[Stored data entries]
= = =

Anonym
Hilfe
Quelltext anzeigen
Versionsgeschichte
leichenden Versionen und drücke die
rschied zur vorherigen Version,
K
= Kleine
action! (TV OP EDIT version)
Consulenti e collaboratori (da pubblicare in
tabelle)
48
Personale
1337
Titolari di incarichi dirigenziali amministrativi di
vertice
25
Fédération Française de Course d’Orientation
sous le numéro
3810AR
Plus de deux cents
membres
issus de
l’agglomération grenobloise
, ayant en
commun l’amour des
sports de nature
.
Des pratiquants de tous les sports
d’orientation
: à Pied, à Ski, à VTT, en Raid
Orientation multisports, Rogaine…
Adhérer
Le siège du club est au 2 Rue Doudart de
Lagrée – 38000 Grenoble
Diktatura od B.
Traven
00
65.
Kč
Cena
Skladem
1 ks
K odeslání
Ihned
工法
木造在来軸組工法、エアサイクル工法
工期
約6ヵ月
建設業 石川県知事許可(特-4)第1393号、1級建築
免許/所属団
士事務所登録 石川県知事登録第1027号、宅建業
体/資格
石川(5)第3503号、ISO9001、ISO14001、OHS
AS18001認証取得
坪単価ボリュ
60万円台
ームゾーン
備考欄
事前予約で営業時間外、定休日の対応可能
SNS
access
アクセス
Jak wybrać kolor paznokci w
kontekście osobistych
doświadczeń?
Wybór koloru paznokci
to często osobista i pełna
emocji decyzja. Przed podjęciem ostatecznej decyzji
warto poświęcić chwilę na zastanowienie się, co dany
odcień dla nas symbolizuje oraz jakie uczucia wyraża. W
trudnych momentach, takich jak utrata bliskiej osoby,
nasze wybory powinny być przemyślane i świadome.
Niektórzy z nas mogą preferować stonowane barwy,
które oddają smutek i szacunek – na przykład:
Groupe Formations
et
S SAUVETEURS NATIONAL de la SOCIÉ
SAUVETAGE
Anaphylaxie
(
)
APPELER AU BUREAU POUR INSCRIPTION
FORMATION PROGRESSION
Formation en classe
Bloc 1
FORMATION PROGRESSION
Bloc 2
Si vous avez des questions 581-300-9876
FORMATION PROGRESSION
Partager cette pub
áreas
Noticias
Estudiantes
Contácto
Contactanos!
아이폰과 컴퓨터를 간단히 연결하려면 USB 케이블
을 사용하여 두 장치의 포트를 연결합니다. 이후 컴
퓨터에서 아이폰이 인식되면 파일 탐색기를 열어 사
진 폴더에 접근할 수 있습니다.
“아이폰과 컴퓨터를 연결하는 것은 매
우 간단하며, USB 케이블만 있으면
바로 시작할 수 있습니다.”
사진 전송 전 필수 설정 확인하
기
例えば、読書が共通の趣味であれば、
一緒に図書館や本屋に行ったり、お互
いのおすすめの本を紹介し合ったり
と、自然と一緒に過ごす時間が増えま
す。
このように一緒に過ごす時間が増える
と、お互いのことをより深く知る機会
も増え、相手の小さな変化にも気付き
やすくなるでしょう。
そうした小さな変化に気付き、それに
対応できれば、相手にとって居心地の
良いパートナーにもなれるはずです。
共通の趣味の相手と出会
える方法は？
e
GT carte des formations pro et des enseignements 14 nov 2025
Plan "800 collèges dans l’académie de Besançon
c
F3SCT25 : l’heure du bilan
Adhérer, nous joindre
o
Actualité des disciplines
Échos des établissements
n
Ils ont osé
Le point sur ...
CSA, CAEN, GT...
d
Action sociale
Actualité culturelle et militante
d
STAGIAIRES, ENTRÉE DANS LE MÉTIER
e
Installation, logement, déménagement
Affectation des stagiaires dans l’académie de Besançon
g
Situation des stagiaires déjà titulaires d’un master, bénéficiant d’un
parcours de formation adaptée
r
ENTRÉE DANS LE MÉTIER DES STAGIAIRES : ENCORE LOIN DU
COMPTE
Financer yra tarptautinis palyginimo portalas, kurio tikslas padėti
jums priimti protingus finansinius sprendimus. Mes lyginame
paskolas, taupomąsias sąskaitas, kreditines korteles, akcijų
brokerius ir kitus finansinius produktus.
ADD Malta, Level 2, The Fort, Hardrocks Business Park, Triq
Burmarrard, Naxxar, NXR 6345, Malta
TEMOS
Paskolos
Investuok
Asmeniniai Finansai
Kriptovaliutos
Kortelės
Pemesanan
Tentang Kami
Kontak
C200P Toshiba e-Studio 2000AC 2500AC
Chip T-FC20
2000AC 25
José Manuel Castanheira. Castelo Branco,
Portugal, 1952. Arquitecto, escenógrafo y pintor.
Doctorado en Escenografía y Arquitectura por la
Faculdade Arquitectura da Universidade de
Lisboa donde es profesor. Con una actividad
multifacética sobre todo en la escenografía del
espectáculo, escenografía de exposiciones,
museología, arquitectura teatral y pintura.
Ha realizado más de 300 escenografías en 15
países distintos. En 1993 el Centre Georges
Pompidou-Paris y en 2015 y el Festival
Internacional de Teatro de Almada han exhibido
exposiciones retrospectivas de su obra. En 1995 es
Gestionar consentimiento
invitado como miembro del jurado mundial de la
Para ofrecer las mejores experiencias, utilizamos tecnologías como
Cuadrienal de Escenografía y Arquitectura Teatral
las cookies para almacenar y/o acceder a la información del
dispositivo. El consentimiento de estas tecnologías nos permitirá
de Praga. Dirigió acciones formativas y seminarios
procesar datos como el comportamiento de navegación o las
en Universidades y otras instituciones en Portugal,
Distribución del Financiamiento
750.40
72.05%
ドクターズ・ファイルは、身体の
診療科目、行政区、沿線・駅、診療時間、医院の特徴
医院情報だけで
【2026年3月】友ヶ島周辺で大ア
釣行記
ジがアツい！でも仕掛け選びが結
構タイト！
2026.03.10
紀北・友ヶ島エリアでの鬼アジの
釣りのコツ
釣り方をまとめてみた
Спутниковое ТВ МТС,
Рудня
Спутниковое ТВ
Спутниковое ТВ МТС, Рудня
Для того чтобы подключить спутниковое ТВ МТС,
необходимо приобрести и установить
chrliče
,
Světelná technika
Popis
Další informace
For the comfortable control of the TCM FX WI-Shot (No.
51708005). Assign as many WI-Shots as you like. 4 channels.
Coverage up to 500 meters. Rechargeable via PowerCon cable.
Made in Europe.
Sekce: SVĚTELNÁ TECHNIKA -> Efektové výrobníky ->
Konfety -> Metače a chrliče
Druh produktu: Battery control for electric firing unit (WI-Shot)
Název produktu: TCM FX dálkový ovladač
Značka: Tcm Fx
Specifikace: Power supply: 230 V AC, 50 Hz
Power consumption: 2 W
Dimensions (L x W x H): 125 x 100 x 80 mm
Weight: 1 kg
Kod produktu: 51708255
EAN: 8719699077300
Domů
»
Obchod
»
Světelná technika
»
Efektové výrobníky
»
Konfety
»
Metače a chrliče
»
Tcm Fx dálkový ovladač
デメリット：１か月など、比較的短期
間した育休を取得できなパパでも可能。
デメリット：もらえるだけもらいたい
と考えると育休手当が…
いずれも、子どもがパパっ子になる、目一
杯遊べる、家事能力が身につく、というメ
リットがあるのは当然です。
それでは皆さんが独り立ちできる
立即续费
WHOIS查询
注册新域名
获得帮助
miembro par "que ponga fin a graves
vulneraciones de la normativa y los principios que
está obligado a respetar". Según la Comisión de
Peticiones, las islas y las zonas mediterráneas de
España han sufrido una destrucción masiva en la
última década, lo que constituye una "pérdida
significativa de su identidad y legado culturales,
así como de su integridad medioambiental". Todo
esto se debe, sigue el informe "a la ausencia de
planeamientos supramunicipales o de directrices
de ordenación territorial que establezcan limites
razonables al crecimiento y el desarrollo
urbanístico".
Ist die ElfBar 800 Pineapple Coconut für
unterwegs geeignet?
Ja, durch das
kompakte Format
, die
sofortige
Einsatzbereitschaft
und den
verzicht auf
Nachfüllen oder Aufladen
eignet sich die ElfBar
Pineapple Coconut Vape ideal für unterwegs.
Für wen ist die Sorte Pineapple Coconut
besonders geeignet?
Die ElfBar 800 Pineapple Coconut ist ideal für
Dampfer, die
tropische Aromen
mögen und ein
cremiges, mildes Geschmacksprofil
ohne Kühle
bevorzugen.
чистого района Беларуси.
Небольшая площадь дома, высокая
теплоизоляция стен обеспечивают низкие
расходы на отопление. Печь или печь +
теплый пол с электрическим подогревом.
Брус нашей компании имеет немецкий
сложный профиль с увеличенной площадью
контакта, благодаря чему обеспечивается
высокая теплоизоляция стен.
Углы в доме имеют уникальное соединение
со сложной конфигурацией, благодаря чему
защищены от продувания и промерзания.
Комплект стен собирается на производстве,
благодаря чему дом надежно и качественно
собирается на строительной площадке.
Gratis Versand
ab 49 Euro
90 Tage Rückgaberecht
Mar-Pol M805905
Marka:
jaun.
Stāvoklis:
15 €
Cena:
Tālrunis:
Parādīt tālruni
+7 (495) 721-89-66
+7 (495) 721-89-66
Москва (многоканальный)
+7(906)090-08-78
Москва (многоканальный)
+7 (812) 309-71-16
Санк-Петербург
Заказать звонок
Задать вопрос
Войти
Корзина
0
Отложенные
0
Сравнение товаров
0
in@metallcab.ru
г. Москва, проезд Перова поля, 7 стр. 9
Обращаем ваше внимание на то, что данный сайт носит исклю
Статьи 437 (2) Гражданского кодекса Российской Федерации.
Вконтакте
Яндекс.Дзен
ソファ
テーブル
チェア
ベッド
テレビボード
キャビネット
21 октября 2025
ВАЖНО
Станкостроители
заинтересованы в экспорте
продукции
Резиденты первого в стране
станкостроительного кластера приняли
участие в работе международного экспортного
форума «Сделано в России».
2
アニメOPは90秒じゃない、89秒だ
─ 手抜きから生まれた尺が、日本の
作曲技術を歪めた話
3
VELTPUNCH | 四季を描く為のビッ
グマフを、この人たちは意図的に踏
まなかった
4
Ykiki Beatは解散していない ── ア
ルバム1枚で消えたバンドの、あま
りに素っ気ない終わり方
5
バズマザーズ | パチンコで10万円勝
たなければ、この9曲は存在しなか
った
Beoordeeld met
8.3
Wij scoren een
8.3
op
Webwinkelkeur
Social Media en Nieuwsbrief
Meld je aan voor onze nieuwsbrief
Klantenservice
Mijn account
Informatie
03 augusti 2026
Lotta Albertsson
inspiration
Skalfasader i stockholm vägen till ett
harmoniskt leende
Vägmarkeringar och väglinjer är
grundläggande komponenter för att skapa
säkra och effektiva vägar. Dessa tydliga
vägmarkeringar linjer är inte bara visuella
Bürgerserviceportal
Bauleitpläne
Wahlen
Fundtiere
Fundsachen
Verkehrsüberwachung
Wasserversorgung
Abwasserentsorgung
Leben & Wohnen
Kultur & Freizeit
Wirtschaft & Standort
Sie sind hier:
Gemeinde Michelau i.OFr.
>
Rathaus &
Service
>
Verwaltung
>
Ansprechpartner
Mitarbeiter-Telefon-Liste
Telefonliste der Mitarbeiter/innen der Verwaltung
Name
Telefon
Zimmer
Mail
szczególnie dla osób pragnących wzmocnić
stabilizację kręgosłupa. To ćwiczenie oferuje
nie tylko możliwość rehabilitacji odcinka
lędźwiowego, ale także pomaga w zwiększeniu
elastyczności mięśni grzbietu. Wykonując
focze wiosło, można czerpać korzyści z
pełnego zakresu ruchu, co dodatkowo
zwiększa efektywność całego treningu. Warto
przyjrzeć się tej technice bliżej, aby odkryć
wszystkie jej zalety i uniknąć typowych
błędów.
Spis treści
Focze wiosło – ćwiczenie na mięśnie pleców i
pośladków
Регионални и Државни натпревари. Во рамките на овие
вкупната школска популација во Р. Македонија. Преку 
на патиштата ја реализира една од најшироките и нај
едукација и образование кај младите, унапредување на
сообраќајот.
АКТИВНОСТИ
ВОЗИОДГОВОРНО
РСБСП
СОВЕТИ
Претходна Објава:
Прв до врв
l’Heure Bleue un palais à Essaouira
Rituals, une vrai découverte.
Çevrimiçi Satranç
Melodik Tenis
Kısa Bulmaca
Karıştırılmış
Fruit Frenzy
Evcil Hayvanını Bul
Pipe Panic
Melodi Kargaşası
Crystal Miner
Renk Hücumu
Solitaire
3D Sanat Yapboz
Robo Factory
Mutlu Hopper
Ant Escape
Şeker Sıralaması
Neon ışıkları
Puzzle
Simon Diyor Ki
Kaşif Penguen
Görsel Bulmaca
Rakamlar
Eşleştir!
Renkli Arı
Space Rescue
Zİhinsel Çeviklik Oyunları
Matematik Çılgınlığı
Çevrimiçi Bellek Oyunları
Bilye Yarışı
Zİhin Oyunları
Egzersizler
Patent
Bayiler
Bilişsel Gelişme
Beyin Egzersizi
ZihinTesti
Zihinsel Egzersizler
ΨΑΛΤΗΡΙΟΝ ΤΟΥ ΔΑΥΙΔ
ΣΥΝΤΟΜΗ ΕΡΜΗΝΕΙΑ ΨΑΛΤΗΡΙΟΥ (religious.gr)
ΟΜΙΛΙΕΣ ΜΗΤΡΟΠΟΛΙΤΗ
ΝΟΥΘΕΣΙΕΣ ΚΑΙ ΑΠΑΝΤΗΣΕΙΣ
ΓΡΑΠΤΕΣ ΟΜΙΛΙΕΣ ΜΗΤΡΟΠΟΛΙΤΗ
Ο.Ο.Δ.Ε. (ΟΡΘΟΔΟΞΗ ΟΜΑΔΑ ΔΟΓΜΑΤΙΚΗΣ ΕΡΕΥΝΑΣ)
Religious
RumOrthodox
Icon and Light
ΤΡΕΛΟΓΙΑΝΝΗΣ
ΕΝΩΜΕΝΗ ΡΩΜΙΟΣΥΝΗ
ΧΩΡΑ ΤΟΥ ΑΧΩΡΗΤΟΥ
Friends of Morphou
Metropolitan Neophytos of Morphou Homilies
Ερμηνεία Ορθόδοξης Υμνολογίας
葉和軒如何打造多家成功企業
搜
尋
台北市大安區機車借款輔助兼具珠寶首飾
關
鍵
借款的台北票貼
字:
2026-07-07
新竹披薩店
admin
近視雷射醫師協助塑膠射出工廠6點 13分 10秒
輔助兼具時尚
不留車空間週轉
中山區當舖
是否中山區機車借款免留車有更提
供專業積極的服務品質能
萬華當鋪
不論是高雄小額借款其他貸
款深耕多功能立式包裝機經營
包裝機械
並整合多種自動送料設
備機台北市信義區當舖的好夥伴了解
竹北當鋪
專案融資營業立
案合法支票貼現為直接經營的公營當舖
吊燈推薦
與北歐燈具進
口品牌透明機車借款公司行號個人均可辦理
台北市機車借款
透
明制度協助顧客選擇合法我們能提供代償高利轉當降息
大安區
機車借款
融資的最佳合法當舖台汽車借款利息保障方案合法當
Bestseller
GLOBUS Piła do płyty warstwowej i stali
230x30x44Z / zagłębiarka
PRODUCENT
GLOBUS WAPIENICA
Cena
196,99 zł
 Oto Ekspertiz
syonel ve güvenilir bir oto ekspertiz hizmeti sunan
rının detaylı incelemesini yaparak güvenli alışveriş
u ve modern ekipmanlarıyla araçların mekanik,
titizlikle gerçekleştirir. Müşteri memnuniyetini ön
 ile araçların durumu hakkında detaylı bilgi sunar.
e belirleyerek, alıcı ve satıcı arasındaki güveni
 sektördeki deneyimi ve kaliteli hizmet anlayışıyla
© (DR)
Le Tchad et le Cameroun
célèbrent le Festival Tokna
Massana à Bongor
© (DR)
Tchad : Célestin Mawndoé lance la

= = =

▸ **PROBLEM STATEMENT**
Your answer should be a single number: the count of lines in the entries that contain "como".

▸ **ANSWER BOX**
4